A French-American sculptor born in 1946 in Paris who has been successfully working both in the US and France since the early 1970s, Kirili positions himself in a historical continuum of classical, organic abstraction among painters and sculptors from both sides of the Atlantic. Seeing David Smith’s Cubi sculptures at the Musée Rodin in Paris was the catalyst for his first visit in 1965 to the United States, during which he made a personal pilgrimage to numerous art centers to learn about American art. He encountered Abstract Expressionism, of course, which he loved for its sense of urgency and improvisation and the concomitant emphasis on tactility and emotion, qualities he admired in Smith’s sculptures. In a recent conversation, he spoke of being part of the tradition of fa’ presto—a term relevant in music and the visual arts for quick and tactile execution. Impassioned about a creative process, the physicality of which lies between the realms of sexuality and spirituality, Kirili developed a sculptural practice of blacksmithing, rare in contemporary art, that required working fast and spontaneously with his hands while the iron was hot and malleable.

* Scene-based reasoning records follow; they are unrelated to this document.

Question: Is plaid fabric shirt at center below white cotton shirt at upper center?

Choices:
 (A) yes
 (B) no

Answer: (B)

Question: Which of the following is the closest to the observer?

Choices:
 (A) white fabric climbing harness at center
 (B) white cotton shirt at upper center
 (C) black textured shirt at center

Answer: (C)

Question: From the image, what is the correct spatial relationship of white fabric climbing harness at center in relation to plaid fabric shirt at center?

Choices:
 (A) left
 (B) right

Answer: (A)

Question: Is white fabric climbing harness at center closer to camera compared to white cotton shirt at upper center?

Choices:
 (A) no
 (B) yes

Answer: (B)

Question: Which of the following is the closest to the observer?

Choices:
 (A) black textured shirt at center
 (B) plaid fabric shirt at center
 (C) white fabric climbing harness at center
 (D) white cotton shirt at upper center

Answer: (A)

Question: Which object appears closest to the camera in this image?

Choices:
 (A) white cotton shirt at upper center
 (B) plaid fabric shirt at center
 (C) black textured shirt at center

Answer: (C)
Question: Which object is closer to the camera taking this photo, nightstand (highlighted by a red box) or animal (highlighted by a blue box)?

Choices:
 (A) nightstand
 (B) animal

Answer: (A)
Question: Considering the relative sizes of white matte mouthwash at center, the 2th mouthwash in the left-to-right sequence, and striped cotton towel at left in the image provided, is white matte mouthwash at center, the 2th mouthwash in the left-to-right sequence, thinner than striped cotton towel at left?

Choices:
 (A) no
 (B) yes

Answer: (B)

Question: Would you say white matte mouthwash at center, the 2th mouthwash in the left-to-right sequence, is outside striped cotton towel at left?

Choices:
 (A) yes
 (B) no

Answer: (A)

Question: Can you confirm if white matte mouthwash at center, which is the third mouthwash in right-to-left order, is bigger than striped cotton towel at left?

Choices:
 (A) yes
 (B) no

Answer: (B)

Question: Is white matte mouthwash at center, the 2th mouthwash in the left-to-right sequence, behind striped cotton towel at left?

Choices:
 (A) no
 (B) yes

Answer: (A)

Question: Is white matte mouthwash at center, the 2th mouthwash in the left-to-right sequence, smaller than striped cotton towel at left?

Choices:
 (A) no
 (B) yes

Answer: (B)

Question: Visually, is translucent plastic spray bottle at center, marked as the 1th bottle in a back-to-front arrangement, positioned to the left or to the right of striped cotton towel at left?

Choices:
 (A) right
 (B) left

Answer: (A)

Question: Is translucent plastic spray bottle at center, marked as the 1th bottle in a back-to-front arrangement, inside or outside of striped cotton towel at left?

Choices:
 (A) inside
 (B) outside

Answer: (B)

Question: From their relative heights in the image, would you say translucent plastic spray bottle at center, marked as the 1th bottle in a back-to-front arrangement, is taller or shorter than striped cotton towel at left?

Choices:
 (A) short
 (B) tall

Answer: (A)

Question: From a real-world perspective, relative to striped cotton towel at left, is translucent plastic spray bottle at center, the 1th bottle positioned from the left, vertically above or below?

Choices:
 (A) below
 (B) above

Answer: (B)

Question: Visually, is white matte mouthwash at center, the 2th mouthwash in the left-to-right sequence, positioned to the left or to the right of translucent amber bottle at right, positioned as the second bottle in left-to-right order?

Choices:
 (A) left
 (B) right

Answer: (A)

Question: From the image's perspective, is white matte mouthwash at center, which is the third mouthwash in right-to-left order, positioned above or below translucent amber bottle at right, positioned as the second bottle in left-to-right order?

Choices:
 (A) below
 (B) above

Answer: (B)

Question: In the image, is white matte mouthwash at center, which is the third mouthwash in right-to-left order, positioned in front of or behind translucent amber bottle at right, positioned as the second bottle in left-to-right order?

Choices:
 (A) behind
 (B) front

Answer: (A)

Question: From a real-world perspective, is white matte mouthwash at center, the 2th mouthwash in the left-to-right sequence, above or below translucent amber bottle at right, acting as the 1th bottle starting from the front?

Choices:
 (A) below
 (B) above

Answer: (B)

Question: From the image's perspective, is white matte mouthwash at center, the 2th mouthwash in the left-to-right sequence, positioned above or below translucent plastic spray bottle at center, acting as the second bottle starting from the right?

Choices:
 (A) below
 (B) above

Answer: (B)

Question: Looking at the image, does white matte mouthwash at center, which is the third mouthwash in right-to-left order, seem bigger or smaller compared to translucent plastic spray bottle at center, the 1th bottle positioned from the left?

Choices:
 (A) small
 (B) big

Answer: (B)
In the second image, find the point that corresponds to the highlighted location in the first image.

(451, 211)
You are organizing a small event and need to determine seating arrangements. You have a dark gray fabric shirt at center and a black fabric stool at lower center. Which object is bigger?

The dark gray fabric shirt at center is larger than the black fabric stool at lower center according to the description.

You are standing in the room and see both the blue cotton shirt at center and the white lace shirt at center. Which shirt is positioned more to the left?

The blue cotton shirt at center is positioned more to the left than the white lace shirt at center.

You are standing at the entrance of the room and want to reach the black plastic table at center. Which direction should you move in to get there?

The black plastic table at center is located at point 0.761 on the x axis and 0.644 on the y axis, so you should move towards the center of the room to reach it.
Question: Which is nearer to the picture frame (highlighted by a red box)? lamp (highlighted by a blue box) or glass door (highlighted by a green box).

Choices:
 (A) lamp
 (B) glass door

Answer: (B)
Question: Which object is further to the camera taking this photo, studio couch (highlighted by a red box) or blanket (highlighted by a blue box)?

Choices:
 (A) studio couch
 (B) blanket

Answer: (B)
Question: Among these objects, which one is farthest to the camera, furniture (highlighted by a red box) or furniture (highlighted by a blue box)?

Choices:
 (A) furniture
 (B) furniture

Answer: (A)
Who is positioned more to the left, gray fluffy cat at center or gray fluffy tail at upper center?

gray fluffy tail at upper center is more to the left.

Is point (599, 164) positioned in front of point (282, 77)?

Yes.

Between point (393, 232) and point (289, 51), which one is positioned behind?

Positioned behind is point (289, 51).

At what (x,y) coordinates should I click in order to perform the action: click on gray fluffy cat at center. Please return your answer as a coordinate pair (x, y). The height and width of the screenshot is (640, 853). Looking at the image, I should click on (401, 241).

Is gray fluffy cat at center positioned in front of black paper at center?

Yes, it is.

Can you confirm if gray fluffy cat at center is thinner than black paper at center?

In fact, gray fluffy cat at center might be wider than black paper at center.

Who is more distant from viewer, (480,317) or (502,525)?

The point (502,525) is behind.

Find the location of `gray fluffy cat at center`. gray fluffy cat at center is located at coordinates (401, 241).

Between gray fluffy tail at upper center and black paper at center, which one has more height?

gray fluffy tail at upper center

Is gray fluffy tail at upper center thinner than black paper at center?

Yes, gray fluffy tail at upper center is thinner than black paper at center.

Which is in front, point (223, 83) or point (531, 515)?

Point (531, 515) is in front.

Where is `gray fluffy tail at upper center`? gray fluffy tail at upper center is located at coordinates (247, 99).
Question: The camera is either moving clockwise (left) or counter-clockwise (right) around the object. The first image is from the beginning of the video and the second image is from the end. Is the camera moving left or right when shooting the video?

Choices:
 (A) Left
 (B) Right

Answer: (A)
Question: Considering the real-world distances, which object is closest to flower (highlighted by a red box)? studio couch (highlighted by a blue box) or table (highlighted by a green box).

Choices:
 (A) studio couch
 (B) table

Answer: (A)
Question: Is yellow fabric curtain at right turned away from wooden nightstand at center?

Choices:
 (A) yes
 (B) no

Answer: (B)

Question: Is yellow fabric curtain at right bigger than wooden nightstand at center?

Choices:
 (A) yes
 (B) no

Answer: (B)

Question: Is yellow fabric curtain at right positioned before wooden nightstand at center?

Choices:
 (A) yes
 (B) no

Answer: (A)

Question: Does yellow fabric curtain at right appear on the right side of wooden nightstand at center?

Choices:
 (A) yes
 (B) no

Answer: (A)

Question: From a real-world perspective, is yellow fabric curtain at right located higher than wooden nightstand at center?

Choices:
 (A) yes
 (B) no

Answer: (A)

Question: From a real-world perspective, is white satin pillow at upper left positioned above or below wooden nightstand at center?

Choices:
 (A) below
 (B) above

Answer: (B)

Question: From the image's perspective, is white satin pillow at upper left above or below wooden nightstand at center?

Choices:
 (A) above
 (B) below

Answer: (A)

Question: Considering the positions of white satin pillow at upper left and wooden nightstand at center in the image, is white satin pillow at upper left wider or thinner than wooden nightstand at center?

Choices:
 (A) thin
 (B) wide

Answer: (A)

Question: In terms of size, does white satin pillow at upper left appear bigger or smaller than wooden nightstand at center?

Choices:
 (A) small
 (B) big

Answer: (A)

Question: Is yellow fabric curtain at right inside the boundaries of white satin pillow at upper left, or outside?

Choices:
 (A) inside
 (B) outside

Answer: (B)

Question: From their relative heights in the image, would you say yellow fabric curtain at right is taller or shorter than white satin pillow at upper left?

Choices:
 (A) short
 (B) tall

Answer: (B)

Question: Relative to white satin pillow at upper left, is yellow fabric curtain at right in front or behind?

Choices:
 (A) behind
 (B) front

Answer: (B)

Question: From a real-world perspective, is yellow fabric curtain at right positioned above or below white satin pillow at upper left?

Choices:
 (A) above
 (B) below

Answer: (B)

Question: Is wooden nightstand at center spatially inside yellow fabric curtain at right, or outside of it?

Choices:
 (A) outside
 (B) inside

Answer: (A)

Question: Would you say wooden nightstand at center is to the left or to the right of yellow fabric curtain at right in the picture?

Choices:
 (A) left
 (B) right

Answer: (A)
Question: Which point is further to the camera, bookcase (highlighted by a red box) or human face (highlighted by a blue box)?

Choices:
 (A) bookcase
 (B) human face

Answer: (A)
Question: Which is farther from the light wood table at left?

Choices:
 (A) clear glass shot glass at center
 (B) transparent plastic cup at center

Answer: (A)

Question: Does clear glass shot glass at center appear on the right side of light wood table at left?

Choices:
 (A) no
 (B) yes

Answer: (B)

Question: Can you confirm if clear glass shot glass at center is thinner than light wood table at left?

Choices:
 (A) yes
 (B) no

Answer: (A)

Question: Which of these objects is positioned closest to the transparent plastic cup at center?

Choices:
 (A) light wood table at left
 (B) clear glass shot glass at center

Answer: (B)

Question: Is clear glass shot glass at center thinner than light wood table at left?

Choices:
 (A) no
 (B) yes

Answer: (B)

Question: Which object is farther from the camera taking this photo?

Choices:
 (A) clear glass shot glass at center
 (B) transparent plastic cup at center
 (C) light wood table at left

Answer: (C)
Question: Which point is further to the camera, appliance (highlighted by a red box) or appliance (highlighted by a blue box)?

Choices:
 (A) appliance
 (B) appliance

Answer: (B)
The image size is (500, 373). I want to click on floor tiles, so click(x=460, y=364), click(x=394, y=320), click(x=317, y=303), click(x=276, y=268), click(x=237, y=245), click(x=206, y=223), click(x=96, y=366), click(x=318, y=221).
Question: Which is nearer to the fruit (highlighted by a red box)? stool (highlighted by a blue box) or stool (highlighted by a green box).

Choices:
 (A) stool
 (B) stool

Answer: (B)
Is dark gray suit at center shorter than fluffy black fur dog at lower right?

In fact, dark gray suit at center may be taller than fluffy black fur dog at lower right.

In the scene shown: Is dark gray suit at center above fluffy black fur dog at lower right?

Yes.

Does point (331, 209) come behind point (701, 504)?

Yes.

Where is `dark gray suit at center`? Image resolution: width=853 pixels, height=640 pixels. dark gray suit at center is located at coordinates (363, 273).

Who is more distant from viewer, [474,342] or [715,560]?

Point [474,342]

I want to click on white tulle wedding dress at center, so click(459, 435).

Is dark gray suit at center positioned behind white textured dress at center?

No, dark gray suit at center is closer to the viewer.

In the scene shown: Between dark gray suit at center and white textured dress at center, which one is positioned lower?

Imprints, marks and traces from Kirili’s rapid and intuitive manipulation and articulation of his material with tools are evident throughout the show as, for example, in the series of flattened, elliptical “bulges” and vertical striations that line the sides of a 7-foot high red totem titled Adam III (2010) and in the holes, gestural “smudges” and indentations left across the copper surfaces of Totem (2004).

The soaring verticality of the New York skyscrapers and skyline must have been exhilarating to Kirili during that first trip. An inveterate optimist, he speaks fervently about the necessity of art to elevate—literally and figuratively: “I need verticality; it’s part of my means of survival, of my dignity even.” Ascension II (2018), a poetic yet imposing wall installation of sinuous lines of iron against tall, painted rectangles in grey, pink, and yellow brings together Kirili’s passion for vertical presence with sensuousness and spirituality through an eloquence of line, color, tactility, and elevation.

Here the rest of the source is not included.